IN THE TWILIGHT ZONE
- The survey system, the teaching staff and the families allow us to glimpse that the educational system and, surely the whole of the Spanish social system still has not yet defined the values and fundamental objectives for education and the schools must aim as a priority at a pluralist, democratic, globalised society. It seems necessary for Spanish society to arrange debate on this important matter, demanding in any case a spirit of mutual comprehension and specific, practical analysis. It would be difficult to reach higher levels of quality if an agreement as to what these are is not reached.
- It seems necessary to clarify and harmonize, in Spanish obligatory secondary education, relations between the decision to provide students with a common educational sequence and life together to offer training channels to adapt to their personal characteristics. From the point of view of equality in substantial matters, it seems necessary and fair for the obligatory secondary school to open channels of differentiated treatment for students who are, in fact, different in capacities, interests and attitudes. In this sense, it is essential to obtain regular knowledge of the real, not approximate or supposed performance of each student, and to offer each one adequate means of improvement.
- The acquiescence by most of the school management, numerous teachers and some parents (at least those involved in the School Councils) to the legal provisions in force as to school management, should not be interpreted as a factitious consecration of the status quo and, thus, as a revitalisation of the great importance of the matter of educational leadership to the efficiency of schools. The existing difference in approach is obvious, as to this, between our educational system and that of all or almost all the countries with a high educational development. The data included in the diagnosis cannot demand that the matter be definitively silenced but, on the contrary, it must be opened up to public debate among diverse sectors of society and, in any case, apply the measures foreseen in the laws in force (the LOPEG) as to this point more strictly.
- According to their statements, Obligatory Secondary Education teachers do not feel sufficiently supported and valued by the relevant Educational Authorities. Although, as we saw, the diagnosis this time could not include a study on the role and functioning of said Authorities, one would have to reflect on the changes that perhaps must be included in their relations with the teaching staff to improve quality.

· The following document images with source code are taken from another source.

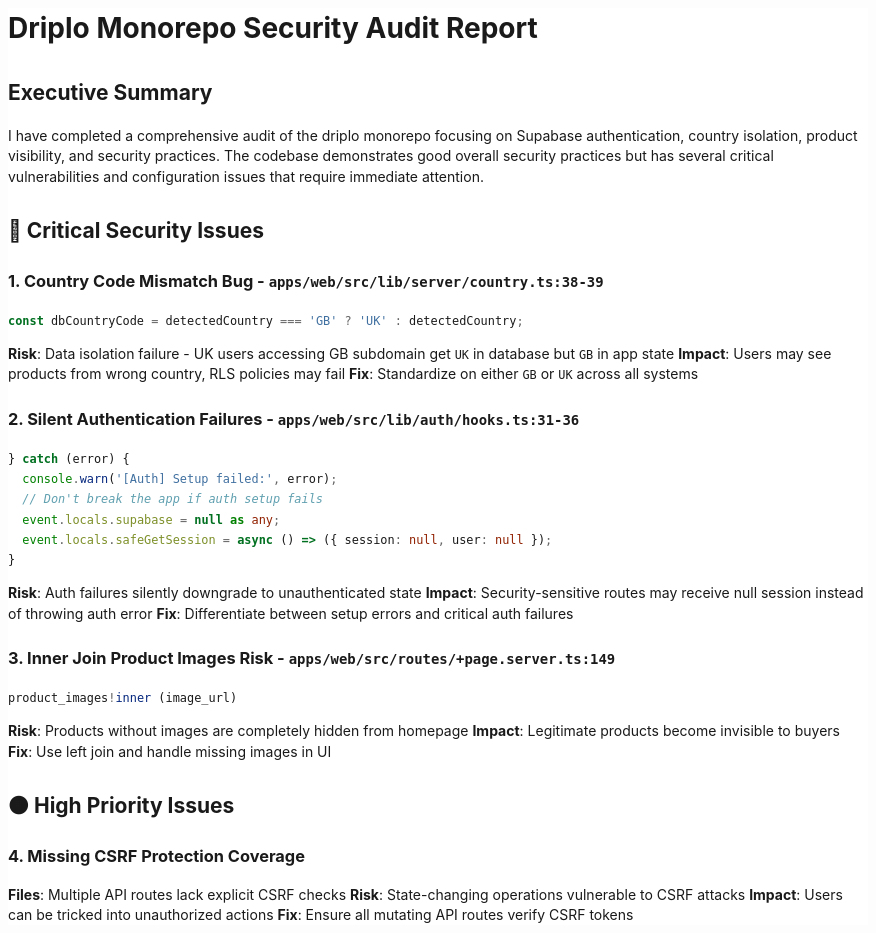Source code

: # Driplo Monorepo Security Audit Report

## Executive Summary

I have completed a comprehensive audit of the driplo monorepo focusing on Supabase authentication, country isolation, product visibility, and security practices. The codebase demonstrates good overall security practices but has several critical vulnerabilities and configuration issues that require immediate attention.

## 🔴 Critical Security Issues

### 1. **Country Code Mismatch Bug** - `apps/web/src/lib/server/country.ts:38-39`
```typescript
const dbCountryCode = detectedCountry === 'GB' ? 'UK' : detectedCountry;
```
**Risk**: Data isolation failure - UK users accessing GB subdomain get `UK` in database but `GB` in app state
**Impact**: Users may see products from wrong country, RLS policies may fail
**Fix**: Standardize on either `GB` or `UK` across all systems

### 2. **Silent Authentication Failures** - `apps/web/src/lib/auth/hooks.ts:31-36`
```typescript
} catch (error) {
  console.warn('[Auth] Setup failed:', error);
  // Don't break the app if auth setup fails
  event.locals.supabase = null as any;
  event.locals.safeGetSession = async () => ({ session: null, user: null });
}
```
**Risk**: Auth failures silently downgrade to unauthenticated state
**Impact**: Security-sensitive routes may receive null session instead of throwing auth error
**Fix**: Differentiate between setup errors and critical auth failures

### 3. **Inner Join Product Images Risk** - `apps/web/src/routes/+page.server.ts:149`
```typescript
product_images!inner (image_url)
```
**Risk**: Products without images are completely hidden from homepage
**Impact**: Legitimate products become invisible to buyers
**Fix**: Use left join and handle missing images in UI

## 🟠 High Priority Issues

### 4. **Missing CSRF Protection Coverage**
**Files**: Multiple API routes lack explicit CSRF checks
**Risk**: State-changing operations vulnerable to CSRF attacks
**Impact**: Users can be tricked into unauthorized actions
**Fix**: Ensure all mutating API routes verify CSRF tokens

- The diagnosis carried out shows the existence of diverse inequalities. There is, for example, apart from some minor exceptions, greater academic performance in the private sector than in the state sector. This mainly suggests to the writers of this Report that it is necessary to raise the quality of learning and, thus, the academic performance at state schools, studying the causes properly and providing the necessary means. There are also differences as to this point, as well as in specific matters of application of the reforest, between some Autonomous Regions and others. This observation must also be taken advantage of to improve the situation of the apparently more deficient ones. We consider that this is the context in which the differences must be raised, considering very much, on the one hand, that the educational system already is and will be to a greater example, a territorially regionalised and sectorially plural system, and on the other, precisely due to that, it is becoming necessary to create compensatory mechanisms for the logical differences that may arise. This point should also give rise to profound reflection and debate.
- This has not been a diagnosis of "resources", but rather a diagnosis of "functions". However, the reference to resources has been present in the surveys and at many of the meetings held. As resources are, by nature, and will always be limited, an agreement as to these cannot be put off, attempting to ascertain without prejudices and utopias which are indispensable if one seriously wishes to improve the quality and performance of the educational services. This is also be another important factor in the debate.
- One of the most regretted lacunae in this diagnosis is that concerning relations between the school and the media which, as we have seen, could not finally be covered. However, the answers to the questionnaire administered to the parents most clearly show that, in their opinion, the social media have an important role to play in educational influence on our children, especially in the field of values. Although later evaluations by officers at the INCE intend to deal with the matter, we must now state how appropriate it is when duly approaching qualitative improvement of education in Spain. Right at present, one never knows, even as to pure academic knowledge, what students at school should and should not do, and through which of the said media, particularly television, which they spend so many hours watching. Society on the whole must definitively take note of this influence, making the media understand that their positive collaboration is unavoidable and, in the ultimate instance, call for the appropriate responsibilities.
- Our last reflection should be aimed at what we have really aimed to diagnose here. According to the objective we set ourselves, what we aim to know is the present situation of the Spanish educational system at this key moment, taking the last stage of obligatory secondary education as this specific subject for observation. At the end of our work, we realised that, after such a difficult, although imperfect portrait of schooling, operating even through any effort at diagnosis, there is a whole society that pressures and encourages it; that perhaps expects too much of it; that demands undefined results that so often are contradictory. A society that, to sum up, aims to burden schools with all its intransferrable educational responsibility. Thus, it has been so easy to confuse "educational policy" with "school policy". However, a careful look back at these pages will show that nowadays it is impossible to improve the quality of education, even of school education, if the educational policy goes no further than the walls of the classrooms and school buildings and is not determined to deal with other complex agents, whose real influence escapes diagnosis.